A narrativa, porém, resvala, muitas vezes, na fofoca. Entendemos o caso a partir dos pontos de vistas dos atores participantes da seleção e das leituras do roteiro do filme fake. As opiniões emitidas nos contextualizam da história e das suposições quanto a autoria e execução do crime. Quando são perguntados sobre quem teria de fato cometido o crime, cada um dá as suas respostas. Mas, com qual intuito exatamente? Somente que falem e comecem a tecer teorias e teorias da conspiração? Um puro e simples retrato do mundo pós-verdade? Do jeito que ficou, o filme parece apenas explorar a situação sem um intuito mais rico de debate sobre a tragédia.

O docudrama parece nem mesmo se tocar que estar caracterizado com roupas semelhantes poderia fazer com que aquelas pessoas entendam melhor a família Ramsey. O melhor exemplo fica por conta de uma mulher que vai ao teste de maneira completamente diferente das demais: blusa azul e terno preto com colar e brincos semelhantes ao de Patricia. Segundo ela, essas escolhas foram feitas após um estudo minucioso sobre o modo de vestir e falar da personagem. Porém, de todas as candidatas, ela aparenta ser a que menos buscou compreender o lado psicológico sem se importar com a gravidade do crime. Infelizmente, a diretora e a equipe não trabalham esta situação e a descartam mais adiante.

Se tudo relacionado ao crime soa vazio, repetitivo e, por que não, explorativo, “Quem é JonBenét?” ganha pontos na parte final com alguns entrevistados revelando os próprios dramas.
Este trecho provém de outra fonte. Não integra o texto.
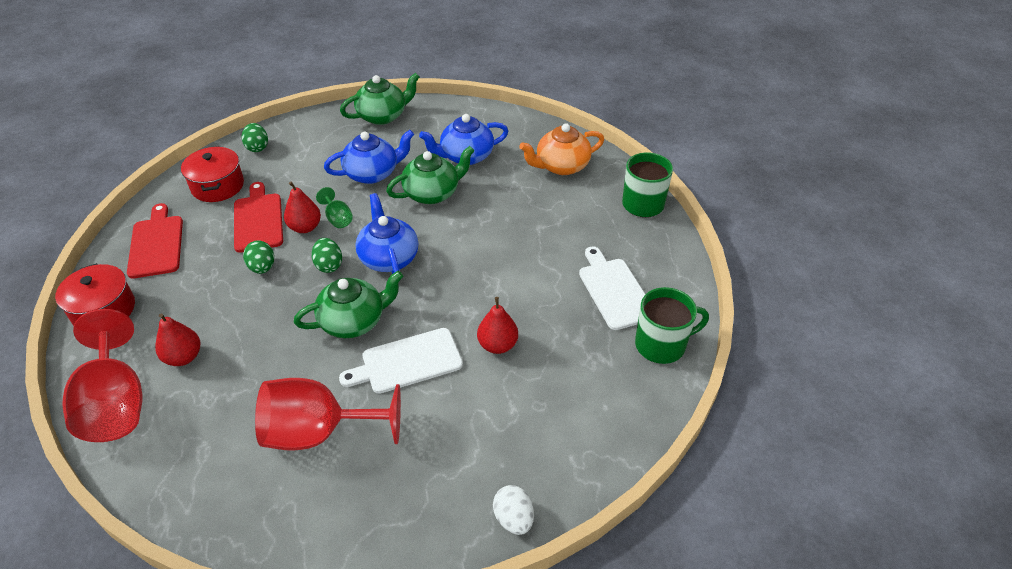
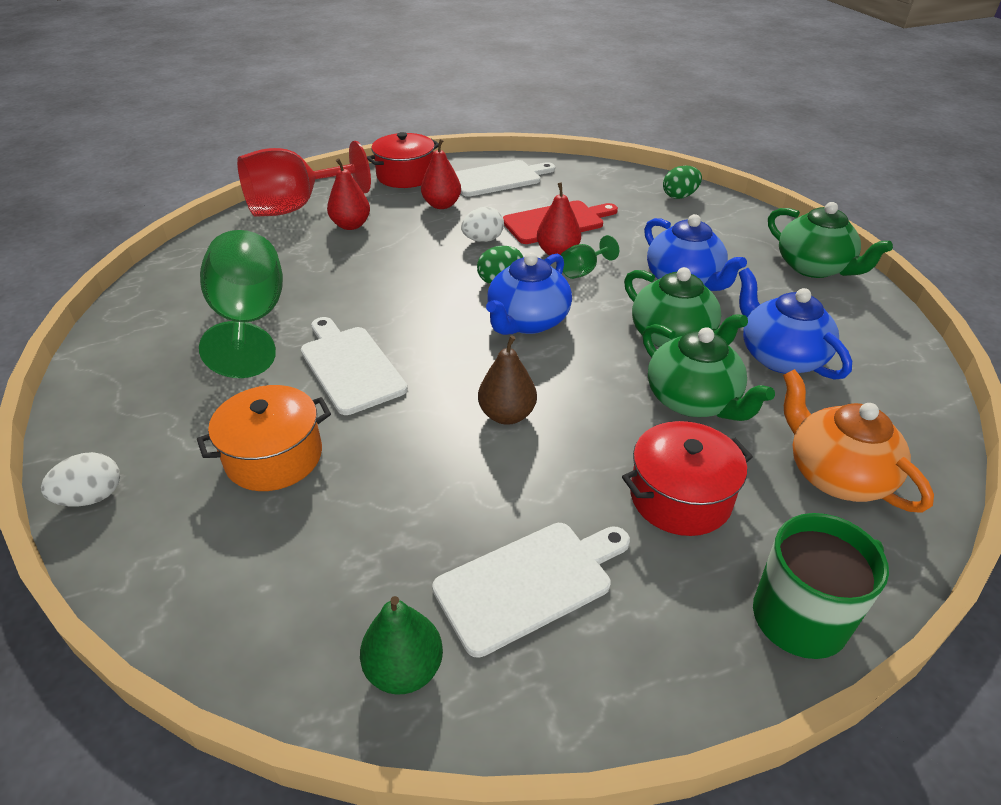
camera: 80 degrees right, 5 degrees down
(156, 244) = (498, 178): red cutting board -> white cutting board
(217, 186) = (600, 188): red pot -> red pot (680, 497)
(262, 267) = (483, 240): green egg -> white egg
(319, 432) = (250, 321): red goblet -> green goblet
(353, 321) = (412, 314): green teapot -> green teapot (693, 401)
(388, 258) = (527, 321): blue teapot -> blue teapot turned 150 degrees clockwise
(485, 282) = (507, 415): none -> brown pear
(495, 406) = (274, 457): none -> orange pot
(497, 345) = (385, 444): red pear -> red pear (442, 205)
(661, 345) = (404, 669): green mug -> green pear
Uma mãe ao se emocionar em imaginar um dos três filhos mortos e a comovente história de um cara que se viu suspeito de um crime mesmo sendo inocente mostra-se necessária em tempos que a empatia e se colocar no lugar do outro estão em desuso. Pena isso não ser mais utilizado no filme e casando com uma análise social mais abrangente do que a tragédia reflete da sociedade americana e de cada um de nós, ficando tudo no campo da experiência individual.


Resumindo…

O plano final com uma série de Johns Bennetts e Patricias Ramseys em um cenário da casa escuro, cheio de sombras ilustra bem o projeto da Netflix: há uma clara busca pelo refinamento técnico e alcançar o bom gosto enquanto, por outro lado, vemos uma obra vazia sem a menor capacidade e interesse de propor ou analisar nada exceto expor as verdades carregadas por aqueles indivíduos.

Sem dúvida, “Quem é JonBenét?” é um belo exemplar da era pós-verdade e toda sua pobreza, a qual Kitty Green e equipe acabam corroborando.